Every day this movement builds as teachers, nurses, taxi drivers and university students declare themselves in opposition to the coup. Last week, Elvin Santos, Presidential candidate for the Liberal party and Micheletti ally, arrived for a speaking engagement at the National University in Tegucigalpa. When students realized that he was on campus, a spontaneous protest erupted. Santos quickly abandoned the campus while his body guards fired bullets into the air to keep outraged students away. At every turn, the coup leaders are meeting people who refuse to recognize their legitimacy and who are not afraid.
Meanwhile, the economic situation is deteriorating rapidly as the state of internal in governability and international rejection of the coup continue. Historically, Honduran power elites and their Washington, D.C. allies have relied on the power of fear and violence to quell popular dissent. They are beginning to realize that something is happening here in Honduras that was not in their playbook.
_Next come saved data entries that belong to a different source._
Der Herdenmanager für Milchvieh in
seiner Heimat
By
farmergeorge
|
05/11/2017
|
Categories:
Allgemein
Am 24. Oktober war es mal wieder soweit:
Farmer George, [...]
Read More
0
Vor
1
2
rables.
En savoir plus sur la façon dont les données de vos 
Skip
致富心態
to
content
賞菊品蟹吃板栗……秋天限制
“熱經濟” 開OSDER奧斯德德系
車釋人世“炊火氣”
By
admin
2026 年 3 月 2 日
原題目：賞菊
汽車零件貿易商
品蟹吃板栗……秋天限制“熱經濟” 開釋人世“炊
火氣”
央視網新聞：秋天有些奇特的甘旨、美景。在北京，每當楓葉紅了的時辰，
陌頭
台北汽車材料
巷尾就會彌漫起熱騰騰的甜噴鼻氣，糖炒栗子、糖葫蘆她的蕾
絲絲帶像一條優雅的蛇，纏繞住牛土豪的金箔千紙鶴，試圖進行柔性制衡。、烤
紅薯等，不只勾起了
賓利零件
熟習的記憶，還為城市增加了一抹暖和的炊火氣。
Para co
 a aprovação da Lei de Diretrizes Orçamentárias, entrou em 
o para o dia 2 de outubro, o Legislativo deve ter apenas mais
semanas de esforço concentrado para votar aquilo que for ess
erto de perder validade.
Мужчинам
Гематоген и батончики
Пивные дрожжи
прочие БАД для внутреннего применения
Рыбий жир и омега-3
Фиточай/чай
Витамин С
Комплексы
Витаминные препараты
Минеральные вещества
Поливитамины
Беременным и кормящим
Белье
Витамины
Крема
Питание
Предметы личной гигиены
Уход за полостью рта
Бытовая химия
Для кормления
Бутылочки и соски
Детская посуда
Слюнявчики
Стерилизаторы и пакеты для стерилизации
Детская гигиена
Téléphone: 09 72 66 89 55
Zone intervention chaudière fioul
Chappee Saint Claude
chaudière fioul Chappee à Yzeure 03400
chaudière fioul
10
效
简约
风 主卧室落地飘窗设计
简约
The manifestations on Tuesday, August 11, will surpass all previous concentrations. In an amazing reversal of fortunes, the violent coup has unleashed a torrent of non-violent protest that is uncontainable. In what has surely become a nightmare for the coup leaders, the people of Honduras are no longer afraid. They are pouring into streets and plazas; they walk for days, going without food or a place to sleep and they risk their lives. They are calling for restoration of democracy, and end to impunity, Constitutional reform and economic justice. The people of Honduras are making a new history, without violence and without fear. On August 11, the illegitimate government of Micheletti will see the people of Honduras as they have never been seen before.
The question is, how will the coup leaders respond? If Micheletti’s response to the OAS Special Mission scheduled to arrive on Tuesday is any indication, there is reason for concern. This weekend, a seven member OAS Mission coming to Honduras to seek a negotiated settlement to the crisis, was told by they were not welcome and would be turned back. Later, Michelleti conceded this position, agreeing to reschedule the visit for a yet to be determined date and demanding that the role of General Secretary Insulza be restricted to that of an observer. The fact that Honduras’ coup leaders have license to assume such a belligerent attitude towards the international community, does not bode well for their capacity to listen and use restraint in response to massive opposition on the part of the people of Honduras.